Text shown:
Based on our results, we suggest four areas that informatics research should explore for technology support of continuity of operations in public heath. The areas are not defined by explicit boundaries and are non-exclusive of each other. Areas for further study are: 1) Technology support for staff attendance, personalized contact lists, scheduling, and staff location; 2) Technology support for remote access for all public health roles; 3) Integrated applications to support flexible management of WIC caseload; 4) Information systems to support emergency document and protocol management.

5. Limitations

A limitation of this study is that it looks at one group of practitioners at a single large metropolitan local health jurisdiction; therefore the results may not be generalizable to local health jurisdictions of different sizes or locations. The identified information needs are based primarily on the recall of study participants about a recent snow storm, and these same needs may not transfer to another type of emergency such as an earthquake. However the events of a recent snow storm were fresh in the study participants’ minds and they often summarized their reflections based on the experience of other emergencies such as communicable disease outbreaks and wind storms. This study focuses on clinical services. Most local health jurisdictions carry out a broad set of essential services such as communicable disease tracking and environmental monitoring which may have different information needs and related activities. An expansion of this work is being applied to additional settings and services to better understand the generalizability of the findings.

Data for analysis:
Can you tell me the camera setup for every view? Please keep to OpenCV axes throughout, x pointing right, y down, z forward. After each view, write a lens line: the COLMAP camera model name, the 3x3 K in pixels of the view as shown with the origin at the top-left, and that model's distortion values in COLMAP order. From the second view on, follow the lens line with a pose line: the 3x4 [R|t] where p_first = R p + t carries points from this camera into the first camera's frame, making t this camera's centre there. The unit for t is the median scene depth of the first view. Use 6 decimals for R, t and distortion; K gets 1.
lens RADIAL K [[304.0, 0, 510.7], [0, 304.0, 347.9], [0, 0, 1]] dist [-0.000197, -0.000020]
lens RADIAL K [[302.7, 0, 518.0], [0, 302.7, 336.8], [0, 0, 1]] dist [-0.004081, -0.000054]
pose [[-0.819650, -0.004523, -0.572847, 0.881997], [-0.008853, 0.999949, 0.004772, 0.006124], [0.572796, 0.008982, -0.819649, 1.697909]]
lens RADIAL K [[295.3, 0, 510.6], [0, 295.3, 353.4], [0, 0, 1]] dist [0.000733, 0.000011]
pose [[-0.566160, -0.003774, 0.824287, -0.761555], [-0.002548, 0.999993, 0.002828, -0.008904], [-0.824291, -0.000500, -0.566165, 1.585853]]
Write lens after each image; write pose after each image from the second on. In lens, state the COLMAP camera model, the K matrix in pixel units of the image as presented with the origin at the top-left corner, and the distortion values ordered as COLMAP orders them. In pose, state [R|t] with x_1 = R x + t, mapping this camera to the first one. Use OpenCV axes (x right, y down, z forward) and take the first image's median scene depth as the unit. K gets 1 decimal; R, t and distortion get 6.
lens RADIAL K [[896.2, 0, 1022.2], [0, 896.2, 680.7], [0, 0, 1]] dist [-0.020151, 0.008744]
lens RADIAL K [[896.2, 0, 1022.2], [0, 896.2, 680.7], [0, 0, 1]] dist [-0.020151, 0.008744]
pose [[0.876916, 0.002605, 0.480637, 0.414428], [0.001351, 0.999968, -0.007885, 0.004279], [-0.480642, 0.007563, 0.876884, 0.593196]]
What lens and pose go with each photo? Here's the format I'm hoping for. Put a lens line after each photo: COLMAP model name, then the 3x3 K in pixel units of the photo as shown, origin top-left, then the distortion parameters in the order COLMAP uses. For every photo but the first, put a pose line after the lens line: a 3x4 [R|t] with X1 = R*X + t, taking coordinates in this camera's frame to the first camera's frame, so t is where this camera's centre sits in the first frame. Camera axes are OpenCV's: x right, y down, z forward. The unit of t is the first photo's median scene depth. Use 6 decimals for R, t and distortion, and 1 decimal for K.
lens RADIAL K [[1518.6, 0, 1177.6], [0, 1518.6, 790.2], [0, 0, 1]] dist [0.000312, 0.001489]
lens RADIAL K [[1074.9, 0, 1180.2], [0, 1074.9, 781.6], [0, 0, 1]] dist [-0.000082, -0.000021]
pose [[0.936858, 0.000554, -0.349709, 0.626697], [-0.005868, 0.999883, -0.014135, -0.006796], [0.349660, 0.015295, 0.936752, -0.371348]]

Work task 1:
Answer these questions using the public health study excerpt:
(a) How many areas for informatics research does it suggest?
(b) What recent event did participants' recall of information needs mainly concern?
(c) What kind of services does the study focus on?
Work task 2: From the public health study excerpt, write out everything from "Based on our" down to "and protocol management.".
Work task 3: List every type of emergency named in the public health study excerpt.
The entries are material separate from the public health study excerpt.

Answer box 1:
(a) Four.
(b) A recent snow storm.
(c) Clinical services.

Answer box 2:
Based on our results, we suggest four areas that informatics research should explore for technology support of continuity of operations in public heath. The areas are not defined by explicit boundaries and are non-exclusive of each other. Areas for further study are: 1) Technology support for staff attendance, personalized contact lists, scheduling, and staff location; 2) Technology support for remote access for all public health roles; 3) Integrated applications to support flexible management of WIC caseload; 4) Information systems to support emergency document and protocol management.

Answer box 3:
- Snow storm
- Earthquake
- Communicable disease outbreaks
- Wind storms